Toutefois, contrairement à l’assurance vie, ce contrat ne comporte pas d’assuré et sa fiscalité obéit aux règles de droit commun des donations et successions.

En cas de décès du souscripteur, le contrat de capitalisation ne prend pas fin : il peut être transmis par testament. Le souscripteur peut également transmettre son contrat de capitalisation de son vivant par donation.

Fiscalité

Le titulaire du contrat de capitalisation peut choisir entre deux options :

Les retraits seront taxés en fonction sa tranche marginale d’imposition

Le prélèvement forfaitaire libératoire.

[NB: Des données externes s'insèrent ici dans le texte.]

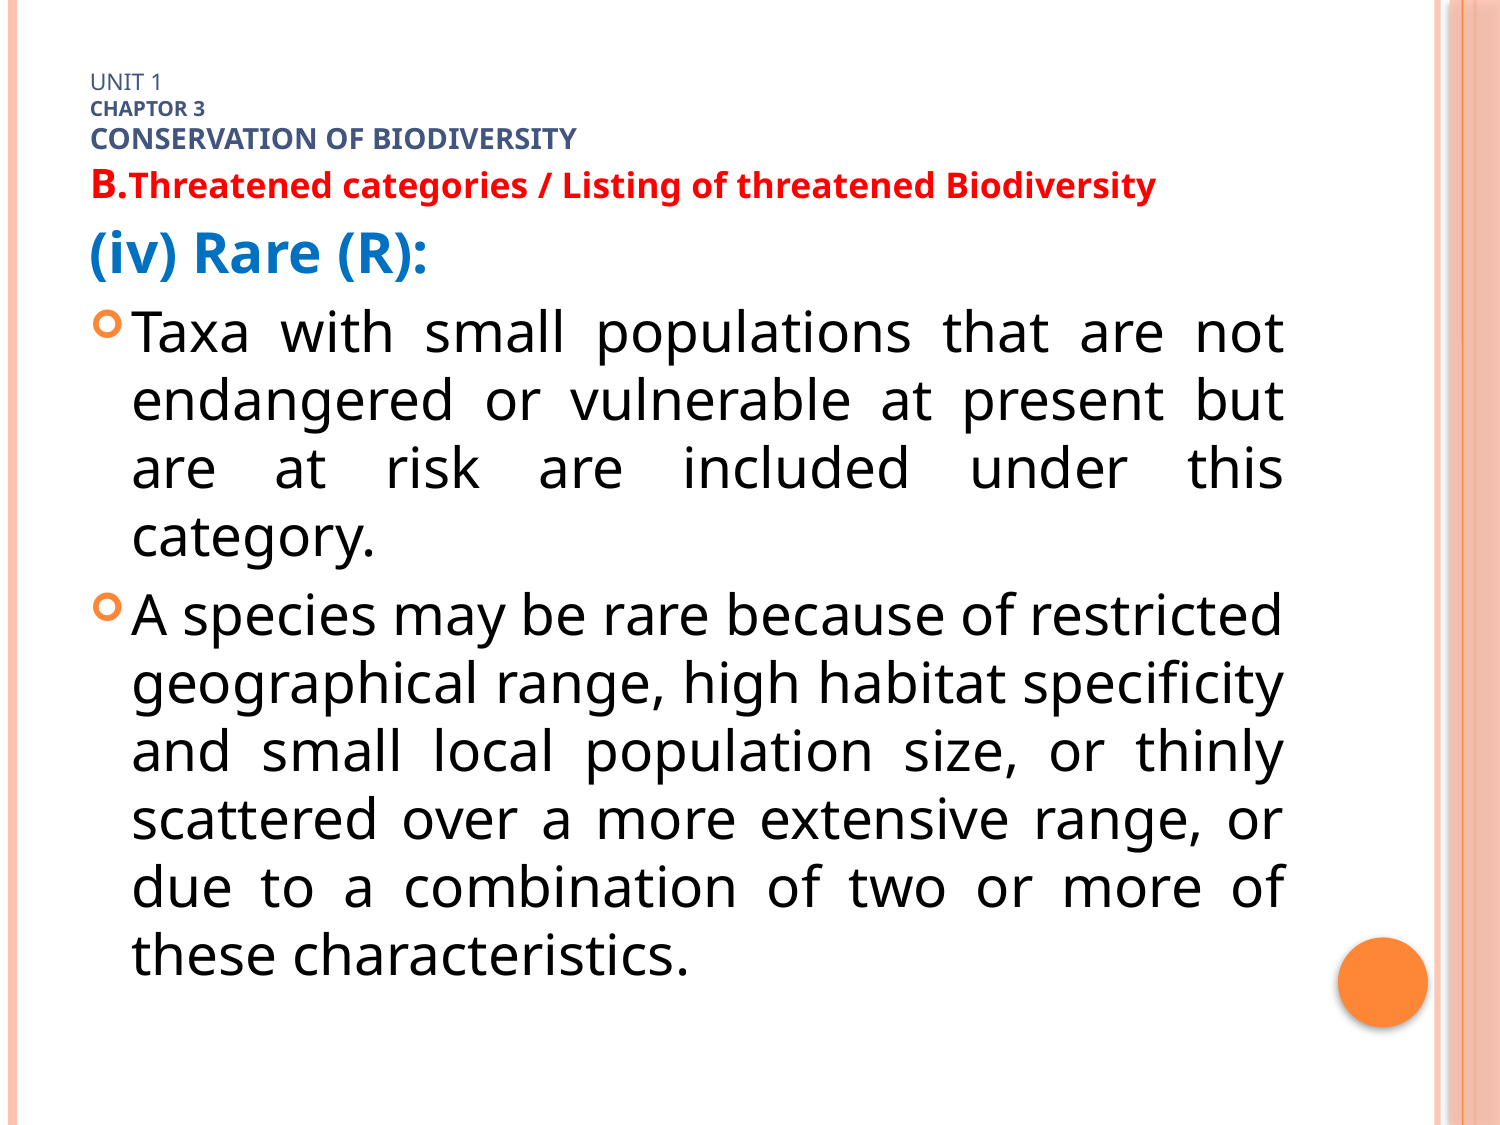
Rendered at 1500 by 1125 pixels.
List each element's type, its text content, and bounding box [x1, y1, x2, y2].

title Unit 1 Chaptor 3 Conservation of biodiversity [75, 45, 1300, 149]
list B.Threatened categories / Listing of threatened Biodiversity (iv) Rare (R): Taxa with small populations that are not endangered or vulnerable at present but are at risk are included under this category. A species may be rare because of restricted geographical range, high habitat specificity and small local population size, or thinly scattered over a more extensive range, or due to a combination of two or more of these characteristics. [75, 149, 1300, 1062]
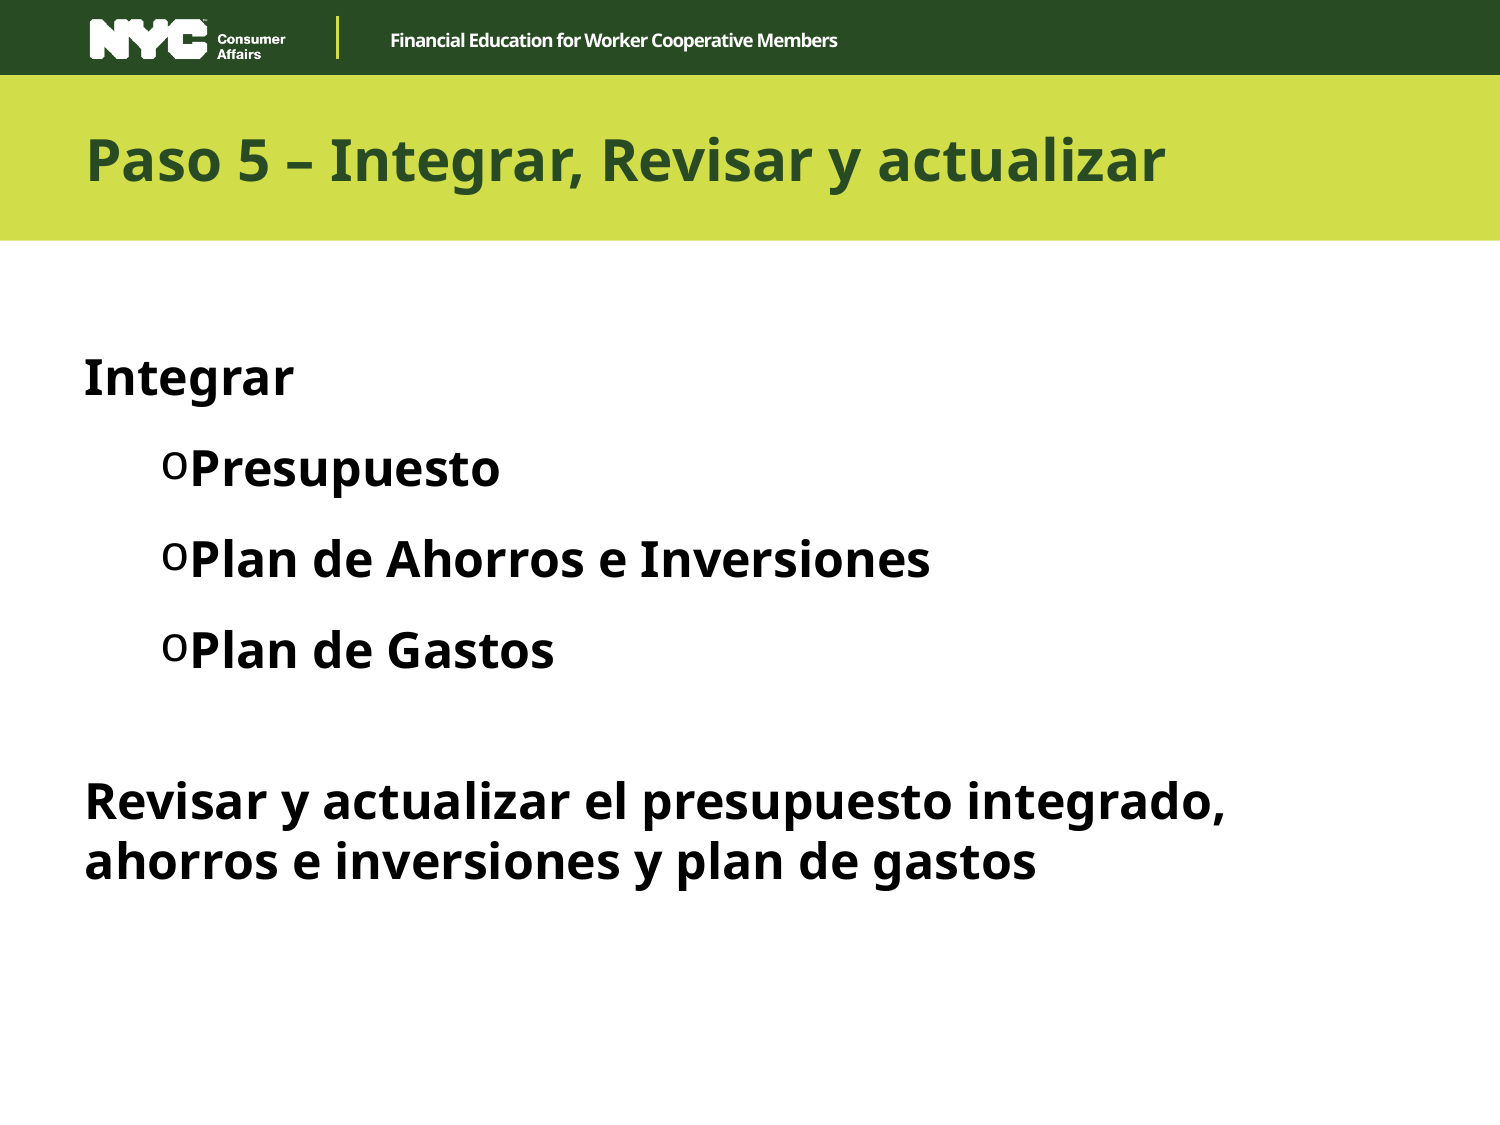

Les retraits seront taxés à 35 % si le contrat a moins de 4 ans, à 15 % entre 4 et 8 ans et à 7,5 % après 8 ans.

Après 8 ans, les célibataires bénéficient d’un abattement annuel de 4 600 euros et les couples mariés ou pacsés d’un abattement annuel de 9 200 euros.

Dans tous les cas, des prélèvements sociaux de 15,5 % sont dus.

Avantages

Les intérêts générés et réinvestis n’entrent pas dans la base taxable de l’impôt de solidarité sur la fortune (ISF).

Contrairement à l’assurance vie, une personne morale, par exemple une société civile, peut utiliser un contrat de capitalisation pour placer son capital.

Le contrat de capitalisation peut être nanti : il peut servir de garantie pour le remboursement d’un crédit.